Problem requirements: In the passage below on using threads in Rails, what response time was the writer aiming for?

Passage provided:

-- START --

As you may see, I’ve also played with EventMachine and fibers inspired by findings of Ilya Grigorik. That even ended up with a bug report and one line fix to Ruby core. I’ve turned back to threads though, mainly because of the discomfort with the amount of monkey patching in PostgreSQL ActiveRecord connection adapter and ActiveResource. EM Reactor pattern is great at I/O handling but under circumstances that are different from mine. Starting EM event loop and shutting it down just for search phase in serving each request seemed a bit unnatural to me. So by putting all my filters into separate threads I was able to come closer to the desired response time which was about 200ms.

Use of threads in Rails is an intriguing endeavor. Rails is declared thread safe, there is plenty of relevant code that takes care of synchronization, but still the threading practice should be approached with care. While threads aren’t that common in Rails applications, some configuration may be suboptimal for multi-threaded code. Some code can get broken just because regression testing for thread safety is a hard thing to achieve. And some deadlocks and race conditions can only reveal themselves under load or when scheduling becomes more “fair” as MRI progresses. Despite all the dangers, I’ve came across just several minor tweaks and tricks along the way of getting my code into production.

One problem that I’ve stepped into is that BufferedLogger default configuration can result in skipping log messages from the production log. The tricky part is that it is only production mode which is affected:

  # railties/lib/rails/application/bootstrap.rb:
  #
  # Initialize the logger early in the stack in case we need to log some deprecation.
  initializer :initialize_logger do
    Rails.logger ||= config.logger || begin
      path = config.paths.log.to_a.first
      logger = ActiveSupport::BufferedLogger.new(path)

-- END --

Material provided:

-- START --

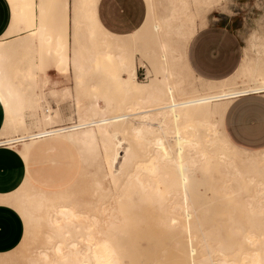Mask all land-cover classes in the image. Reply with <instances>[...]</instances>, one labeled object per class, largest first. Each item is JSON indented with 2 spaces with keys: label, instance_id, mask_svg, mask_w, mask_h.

-- END --
-- START --

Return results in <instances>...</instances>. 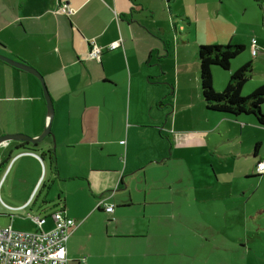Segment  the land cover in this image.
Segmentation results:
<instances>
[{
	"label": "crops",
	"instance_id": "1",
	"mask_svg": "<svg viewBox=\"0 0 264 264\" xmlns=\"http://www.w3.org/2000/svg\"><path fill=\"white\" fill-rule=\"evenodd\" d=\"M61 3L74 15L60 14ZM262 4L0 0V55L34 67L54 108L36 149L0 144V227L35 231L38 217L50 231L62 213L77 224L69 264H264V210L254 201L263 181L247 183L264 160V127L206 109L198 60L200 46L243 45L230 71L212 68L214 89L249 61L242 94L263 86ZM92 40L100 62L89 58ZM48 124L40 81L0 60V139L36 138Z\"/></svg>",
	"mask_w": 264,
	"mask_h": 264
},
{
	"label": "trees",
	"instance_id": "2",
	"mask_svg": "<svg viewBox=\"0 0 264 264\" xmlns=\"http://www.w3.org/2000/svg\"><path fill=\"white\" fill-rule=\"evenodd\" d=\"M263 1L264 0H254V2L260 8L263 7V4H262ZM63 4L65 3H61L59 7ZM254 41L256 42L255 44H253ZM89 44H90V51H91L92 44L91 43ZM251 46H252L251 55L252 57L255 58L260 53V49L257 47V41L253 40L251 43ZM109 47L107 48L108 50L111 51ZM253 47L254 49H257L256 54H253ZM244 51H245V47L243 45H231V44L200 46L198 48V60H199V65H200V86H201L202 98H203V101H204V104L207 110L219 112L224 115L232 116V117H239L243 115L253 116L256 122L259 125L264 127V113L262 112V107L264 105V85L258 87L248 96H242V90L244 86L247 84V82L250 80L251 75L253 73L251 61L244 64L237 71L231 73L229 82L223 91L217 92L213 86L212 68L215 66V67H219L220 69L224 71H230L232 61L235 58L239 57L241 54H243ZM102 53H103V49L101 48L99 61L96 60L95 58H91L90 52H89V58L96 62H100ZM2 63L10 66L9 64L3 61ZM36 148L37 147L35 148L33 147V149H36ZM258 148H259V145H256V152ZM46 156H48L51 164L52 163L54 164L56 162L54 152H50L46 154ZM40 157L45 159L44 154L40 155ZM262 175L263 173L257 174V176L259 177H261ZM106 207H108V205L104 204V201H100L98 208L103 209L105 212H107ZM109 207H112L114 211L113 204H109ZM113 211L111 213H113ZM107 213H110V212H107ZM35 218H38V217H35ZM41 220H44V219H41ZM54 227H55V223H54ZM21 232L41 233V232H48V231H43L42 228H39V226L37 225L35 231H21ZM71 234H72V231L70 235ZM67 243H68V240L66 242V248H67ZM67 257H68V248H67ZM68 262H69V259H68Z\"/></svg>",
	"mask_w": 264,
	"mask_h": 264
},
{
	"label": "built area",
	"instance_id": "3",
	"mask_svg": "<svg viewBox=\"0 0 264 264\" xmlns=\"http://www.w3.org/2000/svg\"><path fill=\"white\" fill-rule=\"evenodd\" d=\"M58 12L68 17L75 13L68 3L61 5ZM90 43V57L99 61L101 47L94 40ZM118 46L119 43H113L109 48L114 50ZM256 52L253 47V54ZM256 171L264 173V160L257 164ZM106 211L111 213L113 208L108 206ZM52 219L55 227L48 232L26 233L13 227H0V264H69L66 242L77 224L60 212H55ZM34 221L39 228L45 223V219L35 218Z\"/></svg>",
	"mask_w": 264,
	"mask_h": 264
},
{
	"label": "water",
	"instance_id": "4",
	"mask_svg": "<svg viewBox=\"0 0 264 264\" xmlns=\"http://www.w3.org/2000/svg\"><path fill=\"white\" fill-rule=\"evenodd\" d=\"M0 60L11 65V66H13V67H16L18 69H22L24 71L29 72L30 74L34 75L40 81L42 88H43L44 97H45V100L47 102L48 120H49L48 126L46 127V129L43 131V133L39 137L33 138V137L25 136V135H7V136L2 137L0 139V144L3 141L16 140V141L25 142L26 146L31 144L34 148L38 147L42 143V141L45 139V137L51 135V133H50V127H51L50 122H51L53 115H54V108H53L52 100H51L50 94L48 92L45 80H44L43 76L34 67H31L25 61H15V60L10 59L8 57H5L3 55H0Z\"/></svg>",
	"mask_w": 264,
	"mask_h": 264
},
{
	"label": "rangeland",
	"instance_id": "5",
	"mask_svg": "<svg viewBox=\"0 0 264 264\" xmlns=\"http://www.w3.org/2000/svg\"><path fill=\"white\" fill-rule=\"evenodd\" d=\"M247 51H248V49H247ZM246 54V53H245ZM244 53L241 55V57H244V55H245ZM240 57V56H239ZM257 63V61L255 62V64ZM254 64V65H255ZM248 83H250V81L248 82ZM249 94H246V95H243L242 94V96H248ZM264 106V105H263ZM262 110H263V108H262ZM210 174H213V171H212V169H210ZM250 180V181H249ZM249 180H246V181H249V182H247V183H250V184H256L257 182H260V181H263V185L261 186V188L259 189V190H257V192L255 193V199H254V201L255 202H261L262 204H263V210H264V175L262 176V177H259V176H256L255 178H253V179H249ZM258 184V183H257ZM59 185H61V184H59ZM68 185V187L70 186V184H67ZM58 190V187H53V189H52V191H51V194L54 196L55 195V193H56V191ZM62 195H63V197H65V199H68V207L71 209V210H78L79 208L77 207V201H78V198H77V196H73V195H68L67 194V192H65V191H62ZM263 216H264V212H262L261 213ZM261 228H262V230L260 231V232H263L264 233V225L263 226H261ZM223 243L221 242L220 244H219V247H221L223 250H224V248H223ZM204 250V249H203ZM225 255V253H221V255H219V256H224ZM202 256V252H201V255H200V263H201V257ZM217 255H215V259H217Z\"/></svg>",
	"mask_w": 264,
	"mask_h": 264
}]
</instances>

-- END --

Solution to the exercise: About 200ms.